A palestra de duas horas da assistente social inclui um perfil dos haitianos que estão com a missão. São homens em sua maioria, com idade média entre 18 e 26 anos. Muitos têm ensino superior completo e falam duas ou três línguas – além do creole e do francês do Haiti, inglês, espanhol e, para os que estão aqui há mais tempo, português.

Grande parte espera conseguir juntar dinheiro para trazer a família e conseguir fixar residência no Brasil, país com o qual muitos têm uma “relação afetiva”. Eles costumam recusar as vagas com salários inferiores a R$ 1 mil líquidos por mês, já que mais da metade do que recebem é enviado aos que ficaram no Caribe.

Antes da chegada dos primeiros ônibus vindos de Brasileia, no Acre, já estavam em São Paulo cerca de 3,5 mil e 4 mil haitianos, afirma o padre Paolo Parise, um dos membros da Missão Paz. Segundo ele, a Secretaria de Direitos Humanos do Acre telefonou para a paróquia no início de abril pedindo ajuda para encaminhar alguns imigrantes haitianos, que viajavam em direção ao Sul do país, do terminal rodoviário da Barra Funda para o terminal do Tietê. “Mas a grande maioria só tinha a passagem até São Paulo e não tinha dinheiro para seguir viagem. Não sabíamos que eles ficariam aqui”, afirma o padre.

Nos dias seguintes a missão recebeu visitas do prefeito, do governador, de senadores. Os imigrantes foram encaminhados para um albergue da prefeitura, voltaram – “alguns foram roubados, outros reclamaram das condições de limpeza “, conta Parise – e finalmente direcionados para um abrigo com 120 camas, improvisado pela prefeitura em frente à igreja, na rua do Glicério.

“A rotatividade é alta”, diz o coordenador de políticas para imigrantes de São Paulo, Paulo Illes. “Muita gente chega e alguns dias depois já vai embora para outro Estado, porque foi contratado.” Segundo Illes, a prefeitura procura um espaço na região central para montar um albergue permanente com capacidade para 200 pessoas.

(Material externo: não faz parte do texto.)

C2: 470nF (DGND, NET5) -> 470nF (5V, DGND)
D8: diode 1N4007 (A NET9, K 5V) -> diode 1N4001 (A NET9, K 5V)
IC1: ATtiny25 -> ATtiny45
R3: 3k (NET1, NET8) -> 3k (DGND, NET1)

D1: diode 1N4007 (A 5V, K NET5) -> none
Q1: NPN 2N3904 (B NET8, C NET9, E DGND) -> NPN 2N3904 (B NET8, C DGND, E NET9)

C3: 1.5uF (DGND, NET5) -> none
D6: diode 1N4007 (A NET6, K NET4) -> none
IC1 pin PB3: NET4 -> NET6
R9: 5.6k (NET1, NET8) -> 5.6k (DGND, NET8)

A estrutura será alugada e montada em parceria com o governo federal, por intermédio dos ministérios da Justiça e do Desenvolvimento Social. O albergue provisório vai funcionar até o começo de agosto.

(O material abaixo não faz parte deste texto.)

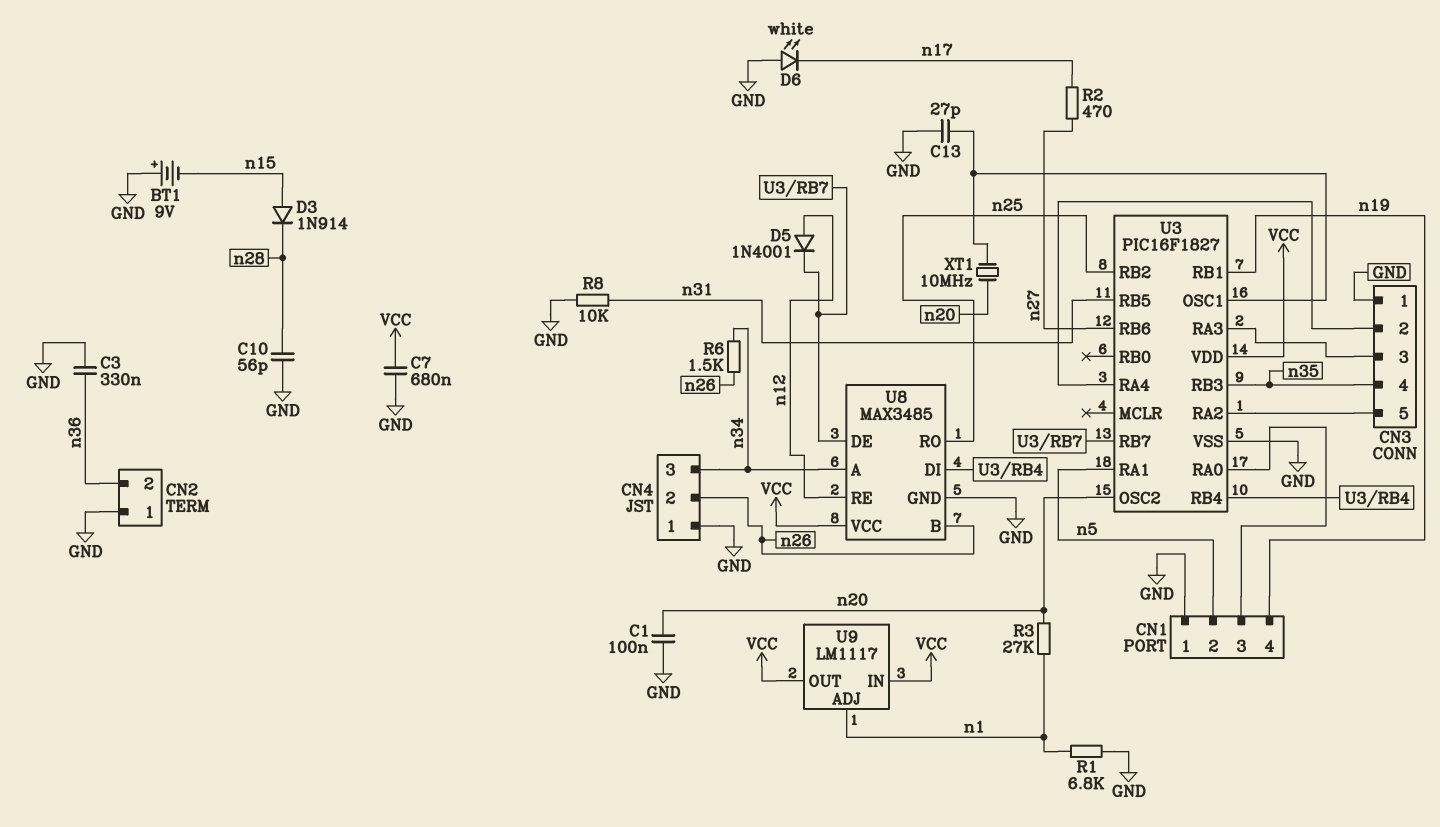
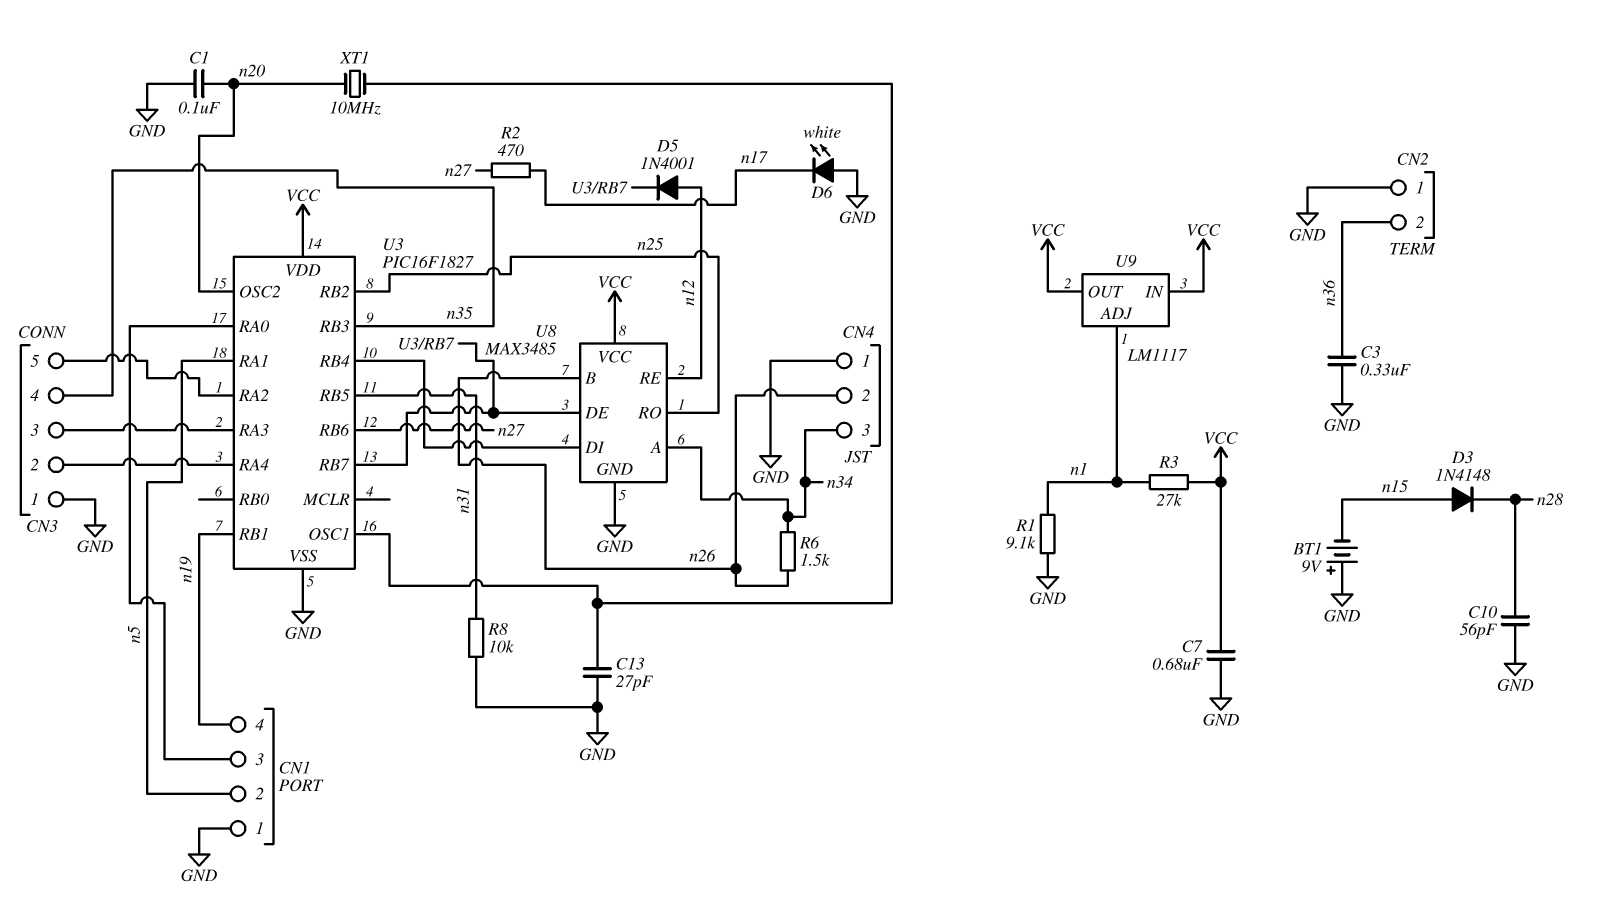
D3: diode 1N914 (A n15, K n28) -> diode 1N4148 (A n15, K n28)
R1: 6.8k (GND, n1) -> 9.1k (GND, n1)
R3: 27k (n1, n20) -> 27k (VCC, n1)

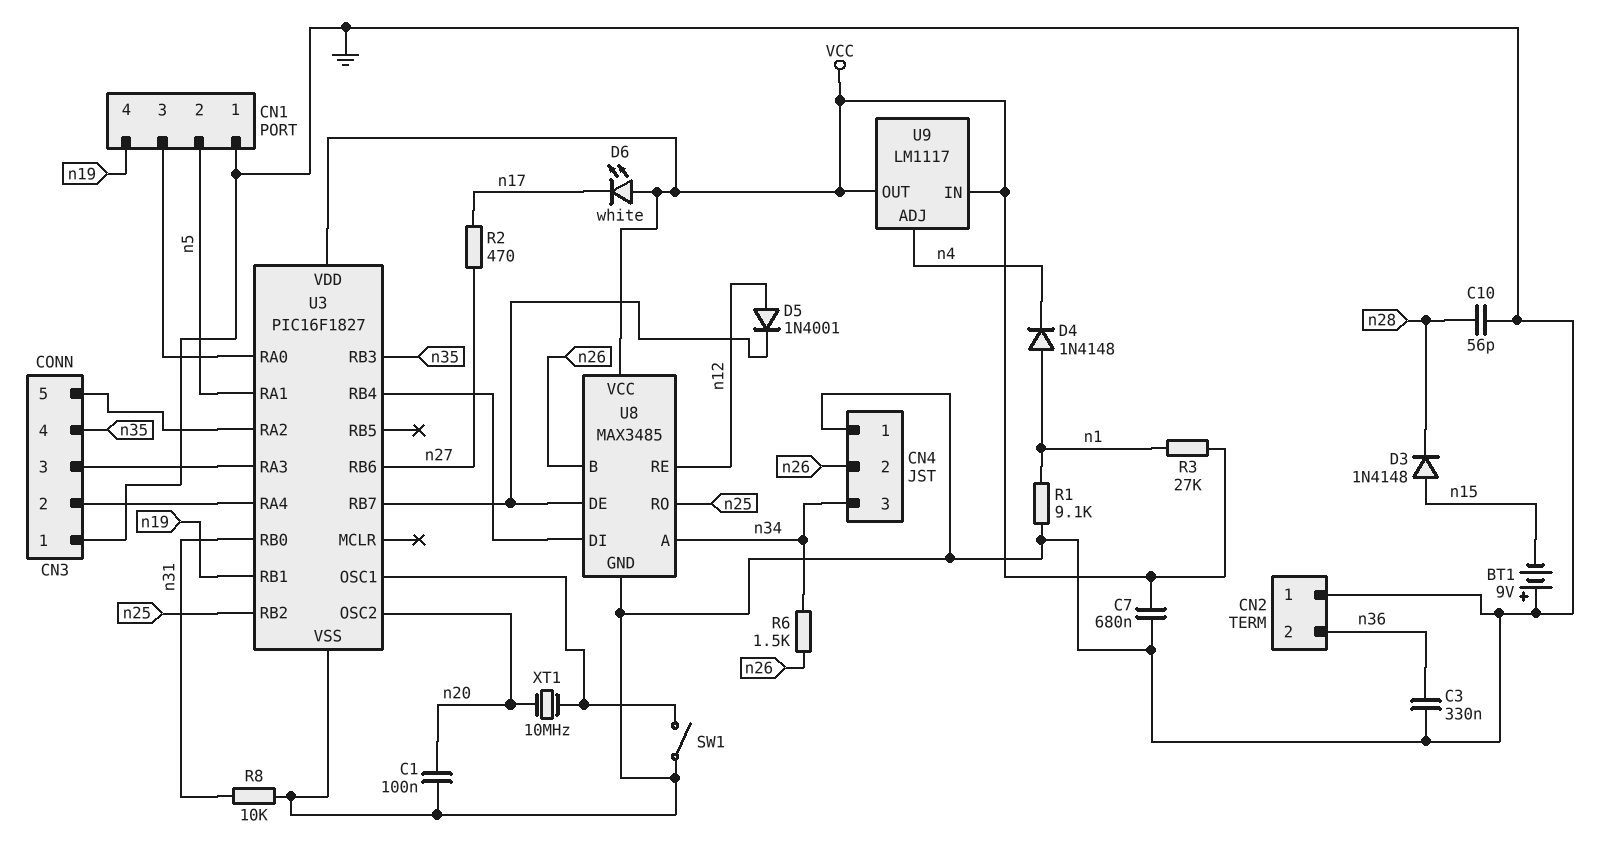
C13: 27pF (GND, U3/OSC1) -> none
D4: none -> diode 1N4148 (A n1, K n4)
D6: LED white (A GND, K n17) -> LED white (A VCC, K n17)
SW1: none -> switch (GND, U3/OSC1)
U3 pin RB0: none -> n31
U3 pin RB5: n31 -> none
U9 pin ADJ: n1 -> n4

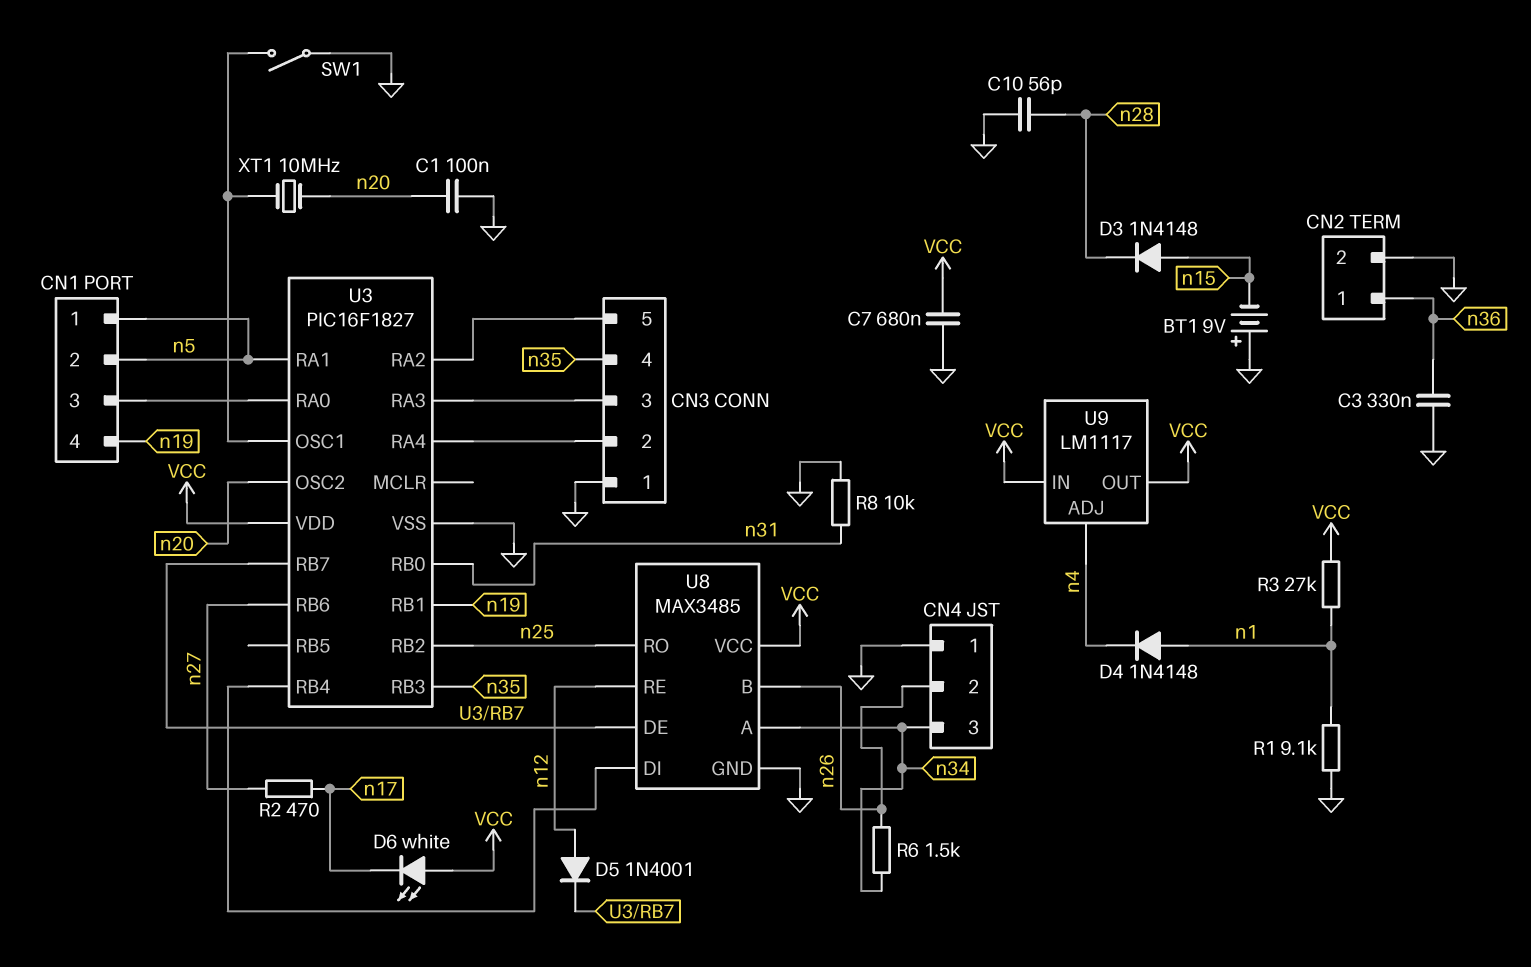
CN1 pin 1: GND -> n5
CN2 pin 1: GND -> n36
CN2 pin 2: n36 -> GND

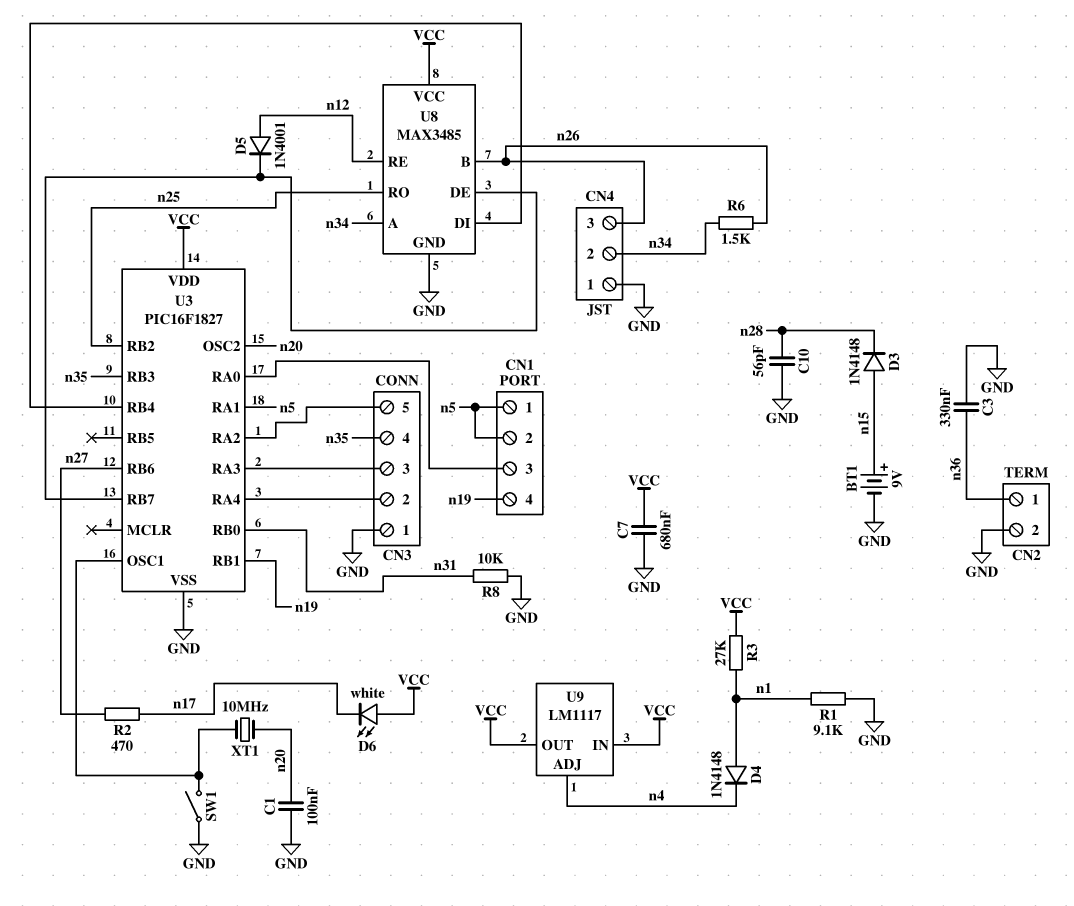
BT1: 9V (plus GND, minus n15) -> 9V (plus n15, minus GND)
CN4 pin 2: n26 -> n34
CN4 pin 3: n34 -> n26

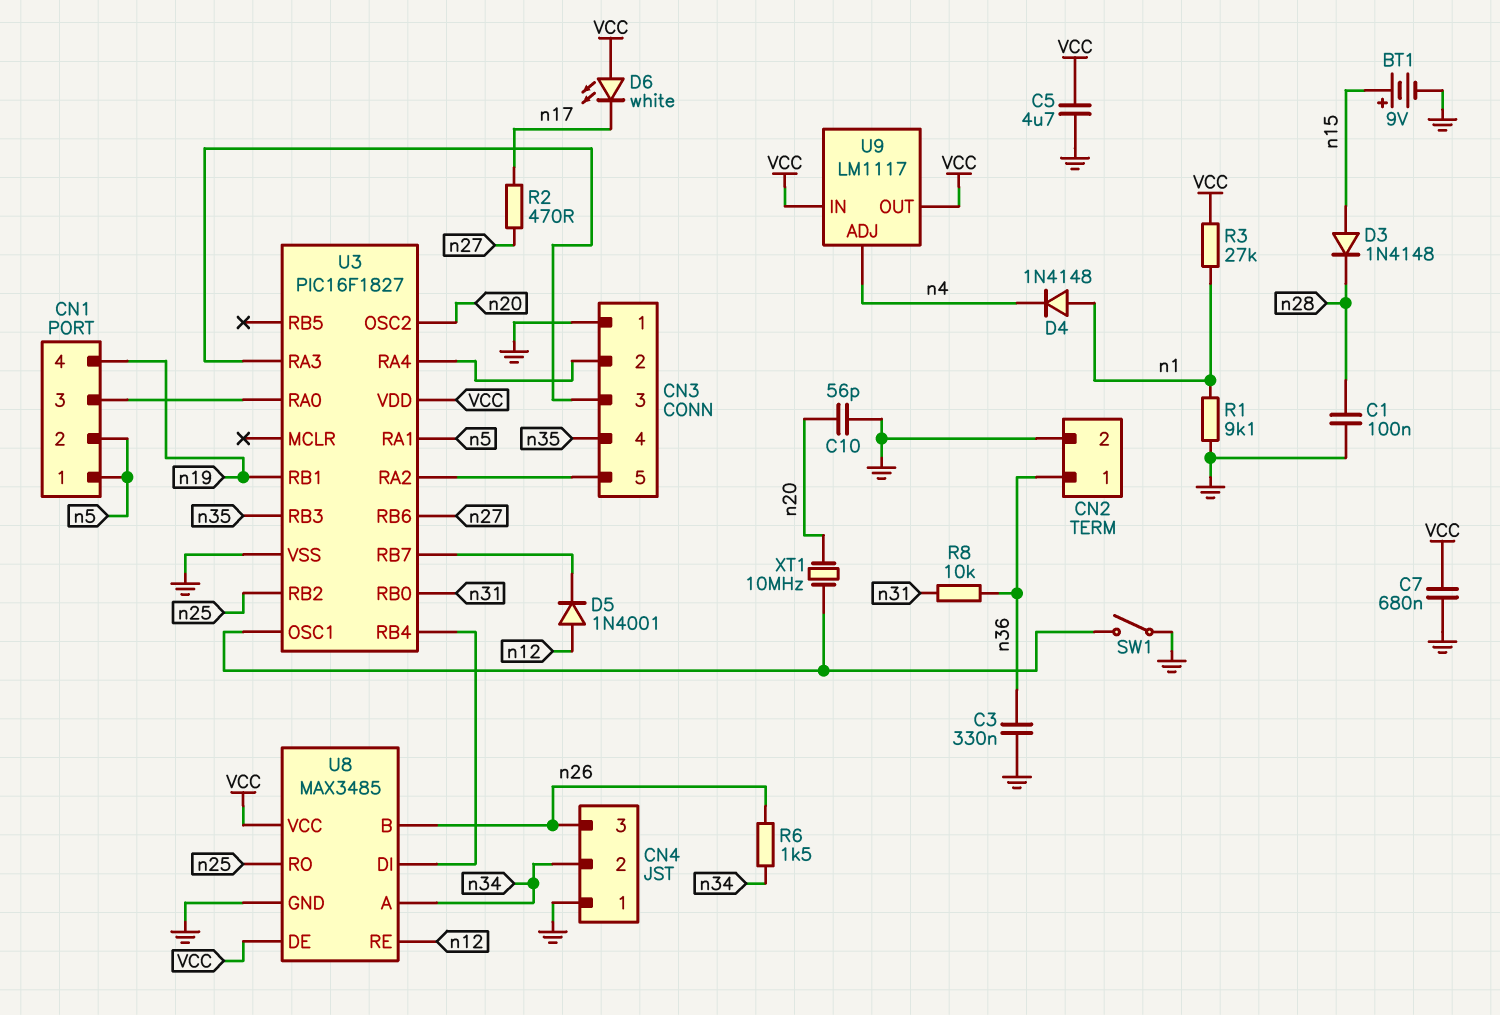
C1: 100nF (GND, n20) -> 100nF (GND, n28)
C5: none -> 4.7uF (GND, VCC)
C10: 56pF (GND, n28) -> 56pF (GND, n20)
R8: 10k (GND, n31) -> 10k (n31, n36)
U8 pin DE: U3/RB7 -> VCC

No começo da tarde, o primeiro andar do anexo da Igreja da Paz volta a ficar lotado. Os haitianos se distribuem entre as cadeiras e esperam que as empresas venham anunciar suas vagas. Eles estão bem vestidos, alguns entram com os fones de ouvido apoiados no pescoço, falando ao celular. As primeiras a falar são as senhoras que procuravam por um caseiro. “Pago um salário mínimo, mas quem quiser pode trazer a família e vender para o mercadinho o que plantar”. Ninguém se manifesta.

Quando as propostas com remuneração mais alta começam a aparecer, os interessados levantam a mão e as entrevistas acontecem separadamente, em pequenos grupos. Leopaul Pierre, de 26 anos, é um dos haitianos que trabalham como voluntários nesses encontros, agindo muitas vezes como intérpretes.

Antes de conversar com a reportagem, ele explicava a um colega, com a ajuda do celular com acesso à internet, o trajeto entre o centro e o bairro da Penha (zona leste da cidade), onde havia uma vaga de ajudante em uma cozinha industrial. Em São Paulo há oito meses, Pierre, que é agrônomo, está desempregado. Sobre a experiência no Brasil, ele repete que “é duro, é duro”. Conta que os que já estão no Brasil tentam avisar aos amigos no Haiti que não é tão fácil ganhar dinheiro aqui. “Eles pensam que é mentira. Veem as notícias e acham que o país está rico”.

O especialista em imigração Duval Magalhães, da Pontifícia Universidade Católica de Minas Gerais (PUC-Minas), lembra que muitos haitianos pagam entre US$ 2 mil e US$ 3 mil a “coiotes” para chegar ao país e são “ludibriados por promessas que não se concretizam”. O alto nível de qualificação de boa parte desses imigrantes, de acordo com o demógrafo, é uma das consequências dessa dinâmica. “Geralmente são pessoas que tiveram como pagar pela educação.”

Claudin Ilfrene, um professor de filosofia de 20 anos, que também espera uma oferta de emprego, está há seis meses no país e se queixa de ter encontrado “muita gente ruim”. No último dos três empregos que teve, na construção civil, só recebeu metade do que tinha sido prometido pelo empregador – episódio rotineiro entre os imigrantes, afirma a assistente social. Um salário “ideal”, para Ilfrene, deveria render R$ 1,1 mil líquidos por mês. “R$ 600 iriam para o Haiti, R$ 300 para o aluguel e o restante para sobreviver”.

Das 200 vagas oferecidas naquele dia na igreja, cerca de 60 foram preenchidas, a média das semanas anteriores. Adelar Muller, gerente de recursos humanos da Pamplona Alimentos, de Santa Catarina, foi duas vezes a Brasileia para contratar os 170 haitianos que hoje trabalham nos frigoríficos da empresa, que tem 1,8 mil funcionários. “Eles trabalham bem, são simpáticos e bem dispostos. Alguns já vão conseguir trazer as famílias no fim deste ano”, disse, durante a manhã, aos empresários que ainda não tinham contato com a mão de obra haitiana.

Dos outros 30 que ele planejava recrutar em São Paulo, porém, não contratou nenhum. Para ele, os refugiados agora podem “escolher mais” o trabalho. “Mas isso é um problema bom”, diz. Em Brasileia, “ninguém tinha opção”. “Eram mais de 2 mil pessoas confinadas em um mesmo espaço, em péssimas condições de higiene”, afirma. Para Muller, São Paulo parece estar sendo uma cidade mais acolhedora, onde os haitianos conseguem ter uma vida um pouco melhor.